Faculty of computer science and technology
Cathedra of artificial intelligence systems
Specialty: “Artificial Intelligence Systems”
The study of algorithmic support of intelligent system multidisciplinary classification of hypertext documents
Scientific adviser: Ph.D., docent Egoshina Anna Anatolevna
Research of the algorithmic providing of the intellectual system classifications of multidisciplinary hypertext documents
Table of contents
The aim of work are development and research algorithmic providing of the intellectual system of classification multidisciplinary hypertext documents with the changeable great number of categories
For the achievement of the put aim the decision of next tasks is required:
The object of this research are the systems of analysis contained Internet traffic and large collections of electronic hypertext documents.
The algorithmic comes forward the article of research providing of the classification of hypertext documents, based on machine educating, in the conditions of substantially intersecting classes, when a document can to be attributed to some great number of appropriate for him classes.
A world wide web, undoubtedly, is the greatest database created by humanity.

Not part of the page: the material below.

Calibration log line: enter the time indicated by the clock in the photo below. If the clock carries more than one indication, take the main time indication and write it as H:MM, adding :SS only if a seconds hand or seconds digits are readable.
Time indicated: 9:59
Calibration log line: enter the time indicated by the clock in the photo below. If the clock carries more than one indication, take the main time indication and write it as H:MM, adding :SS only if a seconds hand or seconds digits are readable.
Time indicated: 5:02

The enormous amount of data creates as a result much new problems on their use. Basic problems is systematization, in aims facilitations of the manual viewing and creation of instruments of effective search on to the queries. For the decision of these problems the directories of web pages are created [1]. In the beginning directories were built by hand, were after tools are worked out for automation of this process. Nevertheless, difficult to present as, for example, largest www.dmoz.org, that contains more than five millions of pages assorted in more than million categories, we can look over on the homepage of Open Directory Project [2].

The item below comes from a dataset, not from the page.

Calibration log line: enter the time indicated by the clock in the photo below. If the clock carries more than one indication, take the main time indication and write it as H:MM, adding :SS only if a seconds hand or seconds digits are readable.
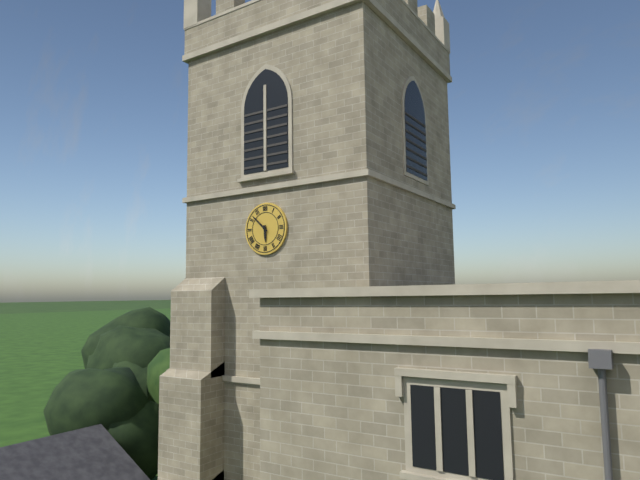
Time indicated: 5:52
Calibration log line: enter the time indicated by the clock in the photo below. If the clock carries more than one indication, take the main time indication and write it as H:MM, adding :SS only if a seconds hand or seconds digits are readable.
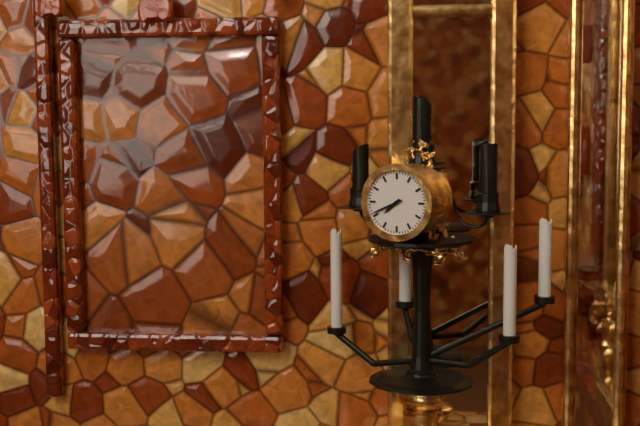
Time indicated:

The second approach consists in the use of fulltext search. He began with ordinary search of accordance of words, now consists of many specialized components that execute reformulation query, on the basis of finding out of him semantics [3].
Except categorizing and search there is another task that plugs in itself knowledge contained document – filtration of web pages. It can be used for different aims: filtrations of materials for adults and children, providing of control the uses are the internet of resources in offices, prevention of loss confidential information, realization of monitoring of the forbidden activity users or even blocking of uncomfortable pages of the totalitarian states. A problem with filtration of web pages can decide as a task of classification that is characteristic for Data Mining and uses methods machine educating. The basic difference of such task of classification from traditional is that classes in it are not mutually exclusive [4].
Classification of multidisciplinary text documents is not a banal task, as in the small fragment of text can be contained very valuable information, and attributing it is impossible to ignore to the corresponding class, and close the located classes can intersect and/or meet. To such news threads can belong similarly documents in a network the Internet, reviews, formed by news agencies, scientific publications devoted a few to the areas of researches, thus both near and distant(for example, artificial intelligence and information technologies, ontological engineering and automatic text manipulation, Biomedical, physical and chemical). Specific enumerated applied tasks such, that set of interesting subjects can classification dinamically change. Examples of similar family becomes all anymore. Thus, by extraordinarily actual direction of researches there is development of methods of classification of multidisciplinary documents.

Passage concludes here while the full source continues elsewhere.